Partimos hacia nuestro próximo destino, Potosí. La ruta estaba bastante buena, con bastantes partes pavimentadas. M no se sentía muy bien asique aprovechó a dormir la mayor parte del viaje y el resto de la tarde en el hotel. El día estaba lluvioso y frío por lo que nos quedamos descansando en el hotel. Al día siguiente, nos fuimos a conocer la ciudad. Potosí fue una de las ciudades más ricas durante la conquista de los españoles y el descubrimiento de sus minas de oro y plata. El casco antiguo de la ciudad está muy bien mantenido, muy colonial, con muchas iglesias, edificios, y conventos que datan de esa época. Visitamos la Casa de la Moneda, muy bien conservada, donde nos mostraron las máquinas que usaban en el 1600 hasta el 1950 para acuñar monedas, como así también platería antigua. Después paseamos por las callecitas angostas, empedradas, de estilo colonial, y pasamos por el Convento de Santa Teresa y diferentes iglesias. Parece que en Bolivia se festeja mucho el carnaval. Los chicos esperan la salida de la escuela para empaparse con bombitas de agua y espuma. T estaba fascinado. Mañana partimos hacia otra ciudad colonial: Sucre.
February 24 and 25th.
We weren’t sure whether we were going to stop in Potosí on the way from Uyuni to Sucre but we decided to take it easy because M was not feeling all that well. We ended up staying two nights to allow time for M to recover and to officially enter our car into Bolivia. We went through immigrations but missed customs after entering from Chile a few days ago and we were told in Uyuni that we could go through customs in Potosí. E and T went to customs on what turned to be an ‘adventure’. We asked for directions at least a dozen times and kept getting different instructions. Policemen usually didn’t know where customs were and after someone mentioned they were on the way to Sucre we kept asking for directions to Sucre. After a couple of loops around the city’s steep, tiny streets we ended up in the right place: an unmarked gate with lots of trucks inside (someone else had said there would be lots of trucks). We opened the gate and drove to down the road to the only building. After explaining the situation to the first officer we saw we learnt that because Potosí was not bordering another country they did not have the system to register the entrance of the car. Our options were to go back to the limit with Chile, a ten-hour drive on tracks now covered in snow or an eight-hour drive South to the border with Argentina. A bit more asking led us through a series of people until we hit the “gerente” (boss) who decided to help us. Apparently we were not the first ones to miss customs when entering from Chile through Hito Cajón and they acknowledged there are no signs pointing to the customs office which is not on the ‘main’ road. Our papers were faxed to the border, our information filled into a customs declaration form (“Declaración Jurada”) stamped with a Feb. 22 date, and then faxed back to us. We don’t have an original and our information is supposed to be entered at some point into the custom’s computer system so we hope we don’t run into trouble later.
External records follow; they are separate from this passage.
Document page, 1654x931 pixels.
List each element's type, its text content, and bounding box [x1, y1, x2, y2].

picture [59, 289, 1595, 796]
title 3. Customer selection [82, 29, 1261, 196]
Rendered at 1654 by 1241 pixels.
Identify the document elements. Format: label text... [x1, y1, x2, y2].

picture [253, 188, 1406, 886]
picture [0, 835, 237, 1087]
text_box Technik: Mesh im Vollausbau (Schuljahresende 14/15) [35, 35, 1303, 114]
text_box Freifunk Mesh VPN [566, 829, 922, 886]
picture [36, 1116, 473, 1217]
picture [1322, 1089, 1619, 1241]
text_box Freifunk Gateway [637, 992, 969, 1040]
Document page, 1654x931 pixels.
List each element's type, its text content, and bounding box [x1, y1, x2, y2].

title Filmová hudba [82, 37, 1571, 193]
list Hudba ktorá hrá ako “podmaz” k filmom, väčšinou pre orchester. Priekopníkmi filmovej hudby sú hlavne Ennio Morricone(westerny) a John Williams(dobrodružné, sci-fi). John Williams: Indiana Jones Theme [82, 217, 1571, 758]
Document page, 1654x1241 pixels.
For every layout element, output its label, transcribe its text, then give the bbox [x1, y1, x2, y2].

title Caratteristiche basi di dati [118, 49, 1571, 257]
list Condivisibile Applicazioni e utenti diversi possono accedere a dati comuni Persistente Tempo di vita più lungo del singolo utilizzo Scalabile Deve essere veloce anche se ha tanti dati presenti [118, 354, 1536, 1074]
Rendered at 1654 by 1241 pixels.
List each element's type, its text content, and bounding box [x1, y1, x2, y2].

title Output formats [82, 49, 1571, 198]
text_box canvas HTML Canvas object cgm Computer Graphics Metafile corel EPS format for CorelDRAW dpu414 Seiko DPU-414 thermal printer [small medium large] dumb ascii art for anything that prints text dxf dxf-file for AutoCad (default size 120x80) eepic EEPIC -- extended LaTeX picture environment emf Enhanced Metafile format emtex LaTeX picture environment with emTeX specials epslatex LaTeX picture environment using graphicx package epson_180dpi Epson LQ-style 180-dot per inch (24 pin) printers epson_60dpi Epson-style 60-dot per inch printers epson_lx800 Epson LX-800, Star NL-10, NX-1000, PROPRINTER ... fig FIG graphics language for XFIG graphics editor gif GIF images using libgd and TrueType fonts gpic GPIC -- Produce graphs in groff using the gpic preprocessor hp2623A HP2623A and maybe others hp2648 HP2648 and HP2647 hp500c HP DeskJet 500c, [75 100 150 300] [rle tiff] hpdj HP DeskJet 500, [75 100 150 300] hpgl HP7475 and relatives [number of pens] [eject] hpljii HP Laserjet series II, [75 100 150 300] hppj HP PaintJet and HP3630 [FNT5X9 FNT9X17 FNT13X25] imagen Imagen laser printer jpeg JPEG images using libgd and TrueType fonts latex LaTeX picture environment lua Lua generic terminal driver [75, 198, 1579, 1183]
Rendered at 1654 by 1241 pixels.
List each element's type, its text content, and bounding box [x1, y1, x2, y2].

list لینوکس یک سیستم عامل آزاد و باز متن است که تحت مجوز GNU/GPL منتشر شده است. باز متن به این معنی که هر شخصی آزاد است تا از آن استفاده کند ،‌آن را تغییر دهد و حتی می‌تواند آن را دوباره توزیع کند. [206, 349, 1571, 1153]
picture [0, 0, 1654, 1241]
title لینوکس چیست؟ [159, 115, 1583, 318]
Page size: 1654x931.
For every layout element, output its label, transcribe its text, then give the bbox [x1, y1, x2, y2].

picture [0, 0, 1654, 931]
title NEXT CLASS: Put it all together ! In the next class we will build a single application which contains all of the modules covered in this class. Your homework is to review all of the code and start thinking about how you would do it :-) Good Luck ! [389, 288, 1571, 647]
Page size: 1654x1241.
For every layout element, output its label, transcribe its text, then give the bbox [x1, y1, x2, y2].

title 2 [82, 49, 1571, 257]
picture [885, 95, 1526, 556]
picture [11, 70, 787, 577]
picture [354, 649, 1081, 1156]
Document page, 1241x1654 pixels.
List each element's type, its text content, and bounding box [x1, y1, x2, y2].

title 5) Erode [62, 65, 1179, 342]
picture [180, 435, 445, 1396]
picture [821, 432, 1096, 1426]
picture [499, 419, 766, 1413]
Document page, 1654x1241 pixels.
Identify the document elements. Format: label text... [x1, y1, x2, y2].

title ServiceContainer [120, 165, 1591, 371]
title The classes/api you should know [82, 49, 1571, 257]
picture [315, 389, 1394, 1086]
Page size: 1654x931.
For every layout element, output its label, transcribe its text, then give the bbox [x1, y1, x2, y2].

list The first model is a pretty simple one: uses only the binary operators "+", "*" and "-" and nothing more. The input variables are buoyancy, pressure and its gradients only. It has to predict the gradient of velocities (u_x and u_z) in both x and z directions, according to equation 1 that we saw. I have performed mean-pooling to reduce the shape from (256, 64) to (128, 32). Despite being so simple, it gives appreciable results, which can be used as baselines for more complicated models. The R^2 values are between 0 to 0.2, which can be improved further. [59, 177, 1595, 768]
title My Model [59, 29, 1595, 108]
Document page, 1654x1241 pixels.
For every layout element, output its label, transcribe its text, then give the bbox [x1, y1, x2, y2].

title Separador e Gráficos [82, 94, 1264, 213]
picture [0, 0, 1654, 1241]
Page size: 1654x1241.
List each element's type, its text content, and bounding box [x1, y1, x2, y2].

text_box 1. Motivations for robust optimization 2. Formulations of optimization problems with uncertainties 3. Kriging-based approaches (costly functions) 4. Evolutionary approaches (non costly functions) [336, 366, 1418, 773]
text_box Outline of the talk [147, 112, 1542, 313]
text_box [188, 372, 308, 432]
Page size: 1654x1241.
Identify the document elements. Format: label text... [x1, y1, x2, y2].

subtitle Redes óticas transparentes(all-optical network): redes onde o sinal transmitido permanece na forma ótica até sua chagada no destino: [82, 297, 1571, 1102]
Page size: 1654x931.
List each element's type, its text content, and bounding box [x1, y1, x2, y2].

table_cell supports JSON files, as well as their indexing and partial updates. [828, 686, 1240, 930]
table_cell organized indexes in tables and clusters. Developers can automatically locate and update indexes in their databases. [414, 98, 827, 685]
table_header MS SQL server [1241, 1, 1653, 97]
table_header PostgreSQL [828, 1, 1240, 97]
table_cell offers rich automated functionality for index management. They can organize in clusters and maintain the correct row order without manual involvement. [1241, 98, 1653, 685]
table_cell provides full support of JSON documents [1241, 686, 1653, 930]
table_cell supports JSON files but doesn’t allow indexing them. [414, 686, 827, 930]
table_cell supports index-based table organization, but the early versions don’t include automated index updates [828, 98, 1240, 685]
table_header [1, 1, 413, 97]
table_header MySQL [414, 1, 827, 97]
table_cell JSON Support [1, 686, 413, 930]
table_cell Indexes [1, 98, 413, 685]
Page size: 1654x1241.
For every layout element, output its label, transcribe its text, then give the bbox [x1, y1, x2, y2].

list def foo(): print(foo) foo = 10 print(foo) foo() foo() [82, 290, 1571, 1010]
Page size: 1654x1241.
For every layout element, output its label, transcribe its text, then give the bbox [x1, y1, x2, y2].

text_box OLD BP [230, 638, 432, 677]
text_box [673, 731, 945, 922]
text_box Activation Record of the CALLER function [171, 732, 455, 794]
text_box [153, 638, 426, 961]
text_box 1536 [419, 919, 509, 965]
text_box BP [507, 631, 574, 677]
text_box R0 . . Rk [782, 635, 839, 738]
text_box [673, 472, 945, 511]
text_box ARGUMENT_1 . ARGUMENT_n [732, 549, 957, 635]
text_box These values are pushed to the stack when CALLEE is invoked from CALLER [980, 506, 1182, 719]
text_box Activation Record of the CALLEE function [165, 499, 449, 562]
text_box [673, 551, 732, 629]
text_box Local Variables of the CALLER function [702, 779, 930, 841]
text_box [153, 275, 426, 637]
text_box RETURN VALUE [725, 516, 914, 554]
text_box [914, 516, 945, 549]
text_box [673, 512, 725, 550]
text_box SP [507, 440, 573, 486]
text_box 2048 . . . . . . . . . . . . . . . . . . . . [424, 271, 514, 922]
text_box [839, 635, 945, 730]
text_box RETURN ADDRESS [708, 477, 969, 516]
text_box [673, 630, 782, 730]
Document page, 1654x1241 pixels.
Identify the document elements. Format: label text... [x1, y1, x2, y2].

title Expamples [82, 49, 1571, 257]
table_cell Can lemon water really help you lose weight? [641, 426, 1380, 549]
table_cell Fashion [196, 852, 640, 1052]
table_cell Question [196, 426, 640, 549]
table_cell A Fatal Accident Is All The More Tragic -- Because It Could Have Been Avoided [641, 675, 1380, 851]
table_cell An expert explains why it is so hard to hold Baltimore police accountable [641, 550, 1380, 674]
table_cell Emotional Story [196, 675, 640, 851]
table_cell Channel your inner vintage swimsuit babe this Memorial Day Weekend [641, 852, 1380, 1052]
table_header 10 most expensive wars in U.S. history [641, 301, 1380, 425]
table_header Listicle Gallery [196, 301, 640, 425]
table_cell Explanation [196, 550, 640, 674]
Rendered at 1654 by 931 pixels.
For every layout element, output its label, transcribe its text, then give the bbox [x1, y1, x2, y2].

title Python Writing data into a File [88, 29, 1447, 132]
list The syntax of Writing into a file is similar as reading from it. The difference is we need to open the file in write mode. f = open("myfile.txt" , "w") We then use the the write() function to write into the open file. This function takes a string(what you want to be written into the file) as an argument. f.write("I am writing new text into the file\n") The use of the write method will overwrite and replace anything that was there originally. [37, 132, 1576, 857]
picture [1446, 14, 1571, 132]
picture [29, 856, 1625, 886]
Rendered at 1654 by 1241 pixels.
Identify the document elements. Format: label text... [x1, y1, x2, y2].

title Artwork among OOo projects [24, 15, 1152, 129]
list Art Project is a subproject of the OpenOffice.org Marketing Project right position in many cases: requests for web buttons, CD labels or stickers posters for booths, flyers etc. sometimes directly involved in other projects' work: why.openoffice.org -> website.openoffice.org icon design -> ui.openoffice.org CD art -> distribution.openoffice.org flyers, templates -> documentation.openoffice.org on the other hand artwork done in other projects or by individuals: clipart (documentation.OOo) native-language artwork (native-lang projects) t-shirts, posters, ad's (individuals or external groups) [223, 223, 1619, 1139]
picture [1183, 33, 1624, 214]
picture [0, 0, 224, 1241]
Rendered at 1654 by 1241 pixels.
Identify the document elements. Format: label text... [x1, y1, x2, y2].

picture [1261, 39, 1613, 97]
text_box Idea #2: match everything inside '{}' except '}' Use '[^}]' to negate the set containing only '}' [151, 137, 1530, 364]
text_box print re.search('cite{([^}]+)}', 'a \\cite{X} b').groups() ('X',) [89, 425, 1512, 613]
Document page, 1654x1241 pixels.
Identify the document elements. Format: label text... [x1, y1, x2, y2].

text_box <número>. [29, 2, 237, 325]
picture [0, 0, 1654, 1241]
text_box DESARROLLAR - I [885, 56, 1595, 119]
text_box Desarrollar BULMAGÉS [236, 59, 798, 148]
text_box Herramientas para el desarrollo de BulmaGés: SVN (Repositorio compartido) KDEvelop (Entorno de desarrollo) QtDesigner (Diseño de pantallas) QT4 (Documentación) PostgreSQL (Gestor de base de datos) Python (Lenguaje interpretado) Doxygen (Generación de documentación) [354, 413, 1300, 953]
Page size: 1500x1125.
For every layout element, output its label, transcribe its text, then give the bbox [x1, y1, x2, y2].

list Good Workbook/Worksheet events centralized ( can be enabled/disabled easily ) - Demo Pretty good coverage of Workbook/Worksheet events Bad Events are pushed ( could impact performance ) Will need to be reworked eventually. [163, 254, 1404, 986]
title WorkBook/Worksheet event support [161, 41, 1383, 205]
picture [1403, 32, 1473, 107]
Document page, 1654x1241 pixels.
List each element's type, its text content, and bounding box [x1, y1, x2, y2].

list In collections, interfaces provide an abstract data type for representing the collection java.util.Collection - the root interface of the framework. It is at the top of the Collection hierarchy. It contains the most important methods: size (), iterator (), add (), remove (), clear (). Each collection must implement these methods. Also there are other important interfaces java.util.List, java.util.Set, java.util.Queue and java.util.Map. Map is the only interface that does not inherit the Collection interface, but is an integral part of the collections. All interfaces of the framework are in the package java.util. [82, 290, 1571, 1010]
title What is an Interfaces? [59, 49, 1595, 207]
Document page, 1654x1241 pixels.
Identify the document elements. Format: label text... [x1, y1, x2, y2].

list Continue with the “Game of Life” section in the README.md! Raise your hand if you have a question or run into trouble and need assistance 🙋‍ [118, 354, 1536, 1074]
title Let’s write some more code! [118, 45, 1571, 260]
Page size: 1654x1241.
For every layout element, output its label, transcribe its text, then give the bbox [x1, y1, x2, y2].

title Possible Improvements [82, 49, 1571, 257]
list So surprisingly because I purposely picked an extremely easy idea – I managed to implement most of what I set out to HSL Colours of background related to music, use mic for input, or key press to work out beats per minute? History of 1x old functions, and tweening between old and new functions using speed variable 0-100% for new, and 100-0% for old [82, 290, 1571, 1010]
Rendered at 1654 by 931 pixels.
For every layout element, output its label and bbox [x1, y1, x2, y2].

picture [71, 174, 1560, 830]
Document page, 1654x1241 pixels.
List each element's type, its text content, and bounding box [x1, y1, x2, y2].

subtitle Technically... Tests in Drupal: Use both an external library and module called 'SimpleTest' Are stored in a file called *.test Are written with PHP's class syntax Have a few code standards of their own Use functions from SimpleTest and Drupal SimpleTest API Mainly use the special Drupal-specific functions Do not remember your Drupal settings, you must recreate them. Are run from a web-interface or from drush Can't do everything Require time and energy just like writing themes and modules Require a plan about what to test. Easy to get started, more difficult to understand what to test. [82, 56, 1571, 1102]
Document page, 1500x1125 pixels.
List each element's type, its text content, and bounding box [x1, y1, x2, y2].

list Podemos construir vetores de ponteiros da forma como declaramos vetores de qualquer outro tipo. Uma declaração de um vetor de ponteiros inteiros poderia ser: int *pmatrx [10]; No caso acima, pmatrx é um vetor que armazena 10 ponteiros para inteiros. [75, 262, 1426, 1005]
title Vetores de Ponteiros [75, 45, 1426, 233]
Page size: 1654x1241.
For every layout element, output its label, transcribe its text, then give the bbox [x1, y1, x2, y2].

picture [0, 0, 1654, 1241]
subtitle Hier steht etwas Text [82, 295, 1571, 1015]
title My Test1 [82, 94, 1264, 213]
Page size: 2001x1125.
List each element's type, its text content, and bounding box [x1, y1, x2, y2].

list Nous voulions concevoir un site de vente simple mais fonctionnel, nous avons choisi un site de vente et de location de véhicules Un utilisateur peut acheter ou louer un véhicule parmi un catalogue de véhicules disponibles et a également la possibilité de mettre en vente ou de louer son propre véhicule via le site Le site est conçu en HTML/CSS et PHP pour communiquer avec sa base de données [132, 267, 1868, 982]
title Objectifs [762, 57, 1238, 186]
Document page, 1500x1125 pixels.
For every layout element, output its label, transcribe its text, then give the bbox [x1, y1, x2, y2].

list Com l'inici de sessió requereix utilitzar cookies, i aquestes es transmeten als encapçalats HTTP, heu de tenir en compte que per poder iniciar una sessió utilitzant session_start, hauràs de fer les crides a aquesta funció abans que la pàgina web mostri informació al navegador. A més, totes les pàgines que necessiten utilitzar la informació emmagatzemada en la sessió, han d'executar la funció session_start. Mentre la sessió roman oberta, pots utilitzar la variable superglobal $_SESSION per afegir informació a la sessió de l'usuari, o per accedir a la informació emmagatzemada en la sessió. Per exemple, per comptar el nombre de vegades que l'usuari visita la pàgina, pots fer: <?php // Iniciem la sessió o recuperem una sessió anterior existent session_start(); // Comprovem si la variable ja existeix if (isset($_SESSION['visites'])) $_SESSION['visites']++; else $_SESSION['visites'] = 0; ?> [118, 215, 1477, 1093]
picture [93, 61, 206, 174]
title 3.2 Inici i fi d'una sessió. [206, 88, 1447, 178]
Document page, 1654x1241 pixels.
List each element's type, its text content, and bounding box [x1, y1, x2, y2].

Potosí turned out to be a nice place to visit. As most bolivian cities it is built on the mountainside (there are LOTS more mountains than I thought there would be in Bolivia), with narrow streets and low buildings. Soon after we arrived there was a brief downpour and a few minutes later the streets had turned into fast-flowing rivers. About 30 mins later the water was gone and life was back to normal. We toured the “Casa de la Moneda” where coins were made between 1600 and 1950, and visited other interesting buildings. Touring the mines is popular but not appropriate for small kids so we skipped that one. We are getting close to Carnaval which is really big in Bolivia. School kids are chasing each other around throwing foam and water bombs at each other and any passerby (including us).